Text excerpt →
===
How to Make Pasta Frolla
Below are two ways to make the dough, to make it using a stand mixer, use a grated cold butter and the paddle attachment and follow the food processor’s instructions.
Using the Food Processor
- In the bowl of a food processor, combine the flour, sugar, salt, lemon zest, and baking powder. Pulse once or twice to incorporate.
- Cut the cold butter into 1/2-inch pieces, add it to the dry ingredients, and pulse until the mixture resembles coarse crumbs.
- Beat the eggs and vanilla paste, then add it to the flour mixture and process until a smooth ball of dough is formed.
- Wrap the dough with plastic wrap, press it onto a disk, and refrigerate for at least one hour.

By Hand Method
- Whisk together the flour, sugar, and salt in a large bowl.
- Use a vegetable grater to grate the cold butter over the flour mixture.
- Use your fingers to rub the butter into the flour until it is well incorporated and no dry flour is left. This should take about 1-2 minutes.
- Beat the eggs and vanilla in a separate bowl. Make a well at the center of the bowl and pour in the beaten eggs. Mix the flour into the eggs with a small spatula or a fork.
- Once the mixture is too thick for the spatula, use your hand to bring the ingredients together into a smooth dough.
- Wrap the dough with a cling film, press it into a disk, and refrigerate until used.


Rolling and Transferring the Dough
- Once chilled, using a rolling pin, roll out the dough on a lightly floured surface to your desired thickness. Make sure to rotate the dough 90 degrees after every one or two rolls. (At this point, you can use cookie cutters to cut into cookies and bake.)
===
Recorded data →
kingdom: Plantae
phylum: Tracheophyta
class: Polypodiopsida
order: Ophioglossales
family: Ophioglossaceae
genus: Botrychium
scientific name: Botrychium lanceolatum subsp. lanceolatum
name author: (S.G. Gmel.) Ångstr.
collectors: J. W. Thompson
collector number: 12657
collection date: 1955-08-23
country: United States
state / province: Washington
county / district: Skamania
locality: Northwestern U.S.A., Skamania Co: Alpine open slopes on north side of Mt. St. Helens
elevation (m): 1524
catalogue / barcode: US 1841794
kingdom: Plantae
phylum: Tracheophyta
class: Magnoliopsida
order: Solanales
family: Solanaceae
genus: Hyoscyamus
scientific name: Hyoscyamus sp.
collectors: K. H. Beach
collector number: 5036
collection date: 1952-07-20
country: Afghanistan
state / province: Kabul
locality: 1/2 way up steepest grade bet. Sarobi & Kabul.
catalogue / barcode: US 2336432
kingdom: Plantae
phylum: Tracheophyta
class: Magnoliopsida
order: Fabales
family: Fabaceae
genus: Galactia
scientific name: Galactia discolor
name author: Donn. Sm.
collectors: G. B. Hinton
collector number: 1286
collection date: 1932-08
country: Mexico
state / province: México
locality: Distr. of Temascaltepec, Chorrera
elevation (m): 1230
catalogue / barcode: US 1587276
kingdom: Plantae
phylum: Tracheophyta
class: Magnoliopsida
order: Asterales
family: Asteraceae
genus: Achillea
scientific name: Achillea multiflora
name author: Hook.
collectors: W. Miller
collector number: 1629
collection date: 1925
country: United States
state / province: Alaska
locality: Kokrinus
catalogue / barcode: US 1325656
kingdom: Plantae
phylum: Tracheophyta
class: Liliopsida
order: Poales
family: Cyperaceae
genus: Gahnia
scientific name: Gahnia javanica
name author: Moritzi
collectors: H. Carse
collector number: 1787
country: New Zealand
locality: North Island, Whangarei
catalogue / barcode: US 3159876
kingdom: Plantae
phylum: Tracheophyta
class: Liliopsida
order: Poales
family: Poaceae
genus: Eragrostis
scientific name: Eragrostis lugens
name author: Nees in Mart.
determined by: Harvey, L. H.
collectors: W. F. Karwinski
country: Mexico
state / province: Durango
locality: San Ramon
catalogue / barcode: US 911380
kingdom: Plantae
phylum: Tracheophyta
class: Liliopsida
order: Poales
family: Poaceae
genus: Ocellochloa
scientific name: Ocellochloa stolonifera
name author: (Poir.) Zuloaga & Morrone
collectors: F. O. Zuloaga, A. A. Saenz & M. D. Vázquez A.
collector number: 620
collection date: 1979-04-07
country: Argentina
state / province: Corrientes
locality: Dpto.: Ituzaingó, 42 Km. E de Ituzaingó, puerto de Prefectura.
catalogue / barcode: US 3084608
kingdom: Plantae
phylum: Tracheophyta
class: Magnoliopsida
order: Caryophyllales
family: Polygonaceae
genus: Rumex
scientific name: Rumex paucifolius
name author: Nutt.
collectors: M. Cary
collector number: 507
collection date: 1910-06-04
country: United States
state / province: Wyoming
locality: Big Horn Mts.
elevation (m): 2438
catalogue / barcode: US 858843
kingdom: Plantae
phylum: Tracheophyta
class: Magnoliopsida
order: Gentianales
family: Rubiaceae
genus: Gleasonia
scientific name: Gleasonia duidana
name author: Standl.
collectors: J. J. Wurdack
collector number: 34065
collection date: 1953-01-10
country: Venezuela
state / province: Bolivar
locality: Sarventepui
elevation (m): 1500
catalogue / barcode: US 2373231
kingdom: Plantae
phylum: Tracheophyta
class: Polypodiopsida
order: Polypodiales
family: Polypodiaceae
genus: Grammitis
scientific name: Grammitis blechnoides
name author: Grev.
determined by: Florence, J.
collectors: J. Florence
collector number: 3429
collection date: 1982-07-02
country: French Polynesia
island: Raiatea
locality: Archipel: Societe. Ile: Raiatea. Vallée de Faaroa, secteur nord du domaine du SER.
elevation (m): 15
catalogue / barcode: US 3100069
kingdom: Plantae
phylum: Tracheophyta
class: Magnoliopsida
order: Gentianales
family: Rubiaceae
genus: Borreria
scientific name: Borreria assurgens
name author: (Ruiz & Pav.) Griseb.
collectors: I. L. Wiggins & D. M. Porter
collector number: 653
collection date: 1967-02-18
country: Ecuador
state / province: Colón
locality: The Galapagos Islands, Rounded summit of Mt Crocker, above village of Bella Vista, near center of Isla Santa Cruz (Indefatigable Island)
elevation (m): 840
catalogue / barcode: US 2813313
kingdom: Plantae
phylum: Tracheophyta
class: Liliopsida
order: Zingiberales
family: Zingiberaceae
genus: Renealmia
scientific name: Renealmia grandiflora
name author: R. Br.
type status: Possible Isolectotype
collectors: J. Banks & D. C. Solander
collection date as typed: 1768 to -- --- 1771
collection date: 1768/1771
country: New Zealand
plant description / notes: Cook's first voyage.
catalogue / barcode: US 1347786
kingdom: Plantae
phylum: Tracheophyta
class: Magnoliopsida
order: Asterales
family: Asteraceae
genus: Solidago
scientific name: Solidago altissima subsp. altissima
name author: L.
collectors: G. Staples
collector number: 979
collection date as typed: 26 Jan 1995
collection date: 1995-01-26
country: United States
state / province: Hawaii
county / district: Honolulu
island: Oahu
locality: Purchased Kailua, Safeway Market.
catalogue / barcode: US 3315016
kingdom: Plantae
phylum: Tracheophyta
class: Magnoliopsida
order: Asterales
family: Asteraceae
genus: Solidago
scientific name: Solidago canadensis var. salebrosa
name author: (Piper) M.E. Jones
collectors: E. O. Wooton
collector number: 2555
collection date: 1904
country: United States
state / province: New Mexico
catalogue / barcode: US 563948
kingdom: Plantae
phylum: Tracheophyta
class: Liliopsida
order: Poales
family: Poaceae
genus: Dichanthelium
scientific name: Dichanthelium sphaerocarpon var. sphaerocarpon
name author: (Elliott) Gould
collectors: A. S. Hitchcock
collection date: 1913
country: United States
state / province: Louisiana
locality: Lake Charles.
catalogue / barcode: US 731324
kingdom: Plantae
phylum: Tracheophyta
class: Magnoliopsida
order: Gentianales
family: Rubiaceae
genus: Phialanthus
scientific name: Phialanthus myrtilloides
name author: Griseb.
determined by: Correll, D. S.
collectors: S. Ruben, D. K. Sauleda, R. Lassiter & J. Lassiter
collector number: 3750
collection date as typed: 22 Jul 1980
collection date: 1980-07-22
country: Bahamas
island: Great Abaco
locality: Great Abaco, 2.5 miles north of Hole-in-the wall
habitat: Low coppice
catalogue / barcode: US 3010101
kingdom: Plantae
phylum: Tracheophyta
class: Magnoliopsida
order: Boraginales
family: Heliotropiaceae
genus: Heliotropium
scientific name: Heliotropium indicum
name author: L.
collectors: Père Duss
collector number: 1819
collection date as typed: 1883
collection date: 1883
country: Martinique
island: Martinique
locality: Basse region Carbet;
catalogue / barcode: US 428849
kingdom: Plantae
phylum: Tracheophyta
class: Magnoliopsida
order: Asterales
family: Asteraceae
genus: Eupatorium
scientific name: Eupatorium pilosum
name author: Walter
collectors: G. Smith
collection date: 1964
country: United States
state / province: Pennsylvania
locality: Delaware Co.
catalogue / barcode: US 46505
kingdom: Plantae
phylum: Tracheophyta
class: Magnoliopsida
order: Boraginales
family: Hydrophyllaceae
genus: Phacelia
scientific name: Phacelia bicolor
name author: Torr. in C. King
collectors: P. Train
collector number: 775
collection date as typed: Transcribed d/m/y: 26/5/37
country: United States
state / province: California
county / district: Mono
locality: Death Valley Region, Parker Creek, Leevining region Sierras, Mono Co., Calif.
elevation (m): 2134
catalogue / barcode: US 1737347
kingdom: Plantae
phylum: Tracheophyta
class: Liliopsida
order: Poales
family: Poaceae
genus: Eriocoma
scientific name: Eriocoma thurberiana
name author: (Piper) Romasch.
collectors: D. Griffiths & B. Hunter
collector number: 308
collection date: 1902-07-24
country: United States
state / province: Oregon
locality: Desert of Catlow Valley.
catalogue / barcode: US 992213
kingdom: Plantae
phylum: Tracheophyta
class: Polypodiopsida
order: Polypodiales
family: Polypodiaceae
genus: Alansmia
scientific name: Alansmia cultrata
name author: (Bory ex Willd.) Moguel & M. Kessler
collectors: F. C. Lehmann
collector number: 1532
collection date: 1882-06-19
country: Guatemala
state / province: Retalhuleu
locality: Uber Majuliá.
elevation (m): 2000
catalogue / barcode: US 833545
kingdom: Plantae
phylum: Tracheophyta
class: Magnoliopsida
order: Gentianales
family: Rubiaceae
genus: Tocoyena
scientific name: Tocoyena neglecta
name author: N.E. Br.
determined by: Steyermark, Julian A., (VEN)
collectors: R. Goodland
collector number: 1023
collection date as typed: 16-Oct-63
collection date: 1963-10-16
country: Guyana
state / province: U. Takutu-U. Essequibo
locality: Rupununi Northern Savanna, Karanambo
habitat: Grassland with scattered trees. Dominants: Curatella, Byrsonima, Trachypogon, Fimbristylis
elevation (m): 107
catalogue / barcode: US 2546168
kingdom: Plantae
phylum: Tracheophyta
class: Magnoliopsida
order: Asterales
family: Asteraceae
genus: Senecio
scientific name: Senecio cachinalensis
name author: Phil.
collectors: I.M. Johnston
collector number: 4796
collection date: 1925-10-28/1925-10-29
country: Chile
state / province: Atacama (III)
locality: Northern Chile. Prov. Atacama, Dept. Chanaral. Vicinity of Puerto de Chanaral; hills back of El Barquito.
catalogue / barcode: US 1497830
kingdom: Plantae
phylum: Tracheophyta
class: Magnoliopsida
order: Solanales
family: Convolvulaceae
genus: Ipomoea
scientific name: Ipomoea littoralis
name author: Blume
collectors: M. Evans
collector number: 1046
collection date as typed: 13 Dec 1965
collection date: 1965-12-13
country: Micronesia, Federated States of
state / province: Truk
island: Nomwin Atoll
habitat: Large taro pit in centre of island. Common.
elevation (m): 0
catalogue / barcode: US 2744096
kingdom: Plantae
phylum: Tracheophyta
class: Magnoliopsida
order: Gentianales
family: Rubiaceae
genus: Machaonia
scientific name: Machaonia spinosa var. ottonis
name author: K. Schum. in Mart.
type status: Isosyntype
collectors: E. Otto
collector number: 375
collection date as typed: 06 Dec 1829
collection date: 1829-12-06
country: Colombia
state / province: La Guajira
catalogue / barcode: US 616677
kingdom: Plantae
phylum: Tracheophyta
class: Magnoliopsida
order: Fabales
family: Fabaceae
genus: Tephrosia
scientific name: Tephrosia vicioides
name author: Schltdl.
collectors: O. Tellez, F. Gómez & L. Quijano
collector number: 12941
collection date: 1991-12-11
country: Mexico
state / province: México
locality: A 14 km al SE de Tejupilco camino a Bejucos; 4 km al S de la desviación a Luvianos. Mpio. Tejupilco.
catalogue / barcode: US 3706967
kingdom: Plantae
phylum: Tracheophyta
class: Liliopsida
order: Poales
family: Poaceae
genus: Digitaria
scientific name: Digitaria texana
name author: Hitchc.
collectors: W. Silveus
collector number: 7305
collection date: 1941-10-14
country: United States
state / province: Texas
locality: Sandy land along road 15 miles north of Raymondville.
===
Directions →
[A] Copy everything from "- Beat the eggs and vanilla paste, then" down to "refrigerate until used." in the pasta frolla instructions, substituting "wooden spoon" for "spatula".
[B] Answer these from the pasta frolla instructions:
(i) What size pieces should the cold butter be cut into for the food processor?
(ii) About how long should rubbing the butter into the flour by hand take?
(iii) How many degrees should the dough be rotated while rolling it out?
[C] Please extend the pasta frolla instructions, picking up after their final sentence.
The entries are not needed for any of this work.

Responses to the exercise →
[A]
- Beat the eggs and vanilla paste, then add it to the flour mixture and process until a smooth ball of dough is formed.
- Wrap the dough with plastic wrap, press it onto a disk, and refrigerate for at least one hour.

By Hand Method
- Whisk together the flour, sugar, and salt in a large bowl.
- Use a vegetable grater to grate the cold butter over the flour mixture.
- Use your fingers to rub the butter into the flour until it is well incorporated and no dry flour is left. This should take about 1-2 minutes.
- Beat the eggs and vanilla in a separate bowl. Make a well at the center of the bowl and pour in the beaten eggs. Mix the flour into the eggs with a small wooden spoon or a fork.
- Once the mixture is too thick for the wooden spoon, use your hand to bring the ingredients together into a smooth dough.
- Wrap the dough with a cling film, press it into a disk, and refrigerate until used.

[B]
(i) 1/2-inch pieces
(ii) About 1-2 minutes
(iii) 90 degrees

[C]
- Carefully fold the dough into half, then again into a triangle.
- Lift the dough and place it over a tart pan so the tip of the triangle is at the center of the pan.
- Gently unfold the dough and use your fingers to press it into the bottom and sides of the pan.
- Roll the top of the pan with a rolling pin to remove any access dough. Use the dough according to the recipe instructions.


Blind Bake
Blind baking is sometimes necessary, especially when we fill our tart shell with pastry cream, crema pasticcera, fresh fruit, or other custards.
- Refrigerate or freeze the tart shell lined with the Italian sweet shortcrust pastry dough for 30 minutes before baking.
- Remove the chilled dough from the refrigerator and use a fork to prick the crust.
- Cover the shell with parchment paper and fill it with pie crust or dry beans.
- Bake for 15 minutes at 375F (190C) for par-baked. For full bake, remove the tart from the oven, wait 5-10 minutes, remove the pie crust, and bake for 10-15 minutes. Baking time might change depending on the size and thickness of the dough. The dough is ready when it is medium golden brown for full baking or light-medium par-baked baking.


Flavor Variations
Pasta Frolla can be customized with various flavorings to suit your recipe or preference. Consider adding:
- Almond extract or finely ground almonds
- Replace 15% of the flour with Cocoa powder for a chocolatey twist.
- Use orange zest instead or in addition to the lemon zest.
Tips
- Keep all the ingredients, especially the butter, cold throughout the process to ensure a flaky and tender crust. Room temperature ingredients might result in a very sticky dough, tough dough.
- Don’t overwork the dough, which can result in a tough pastry. Handle it gently and stop kneading once it comes together.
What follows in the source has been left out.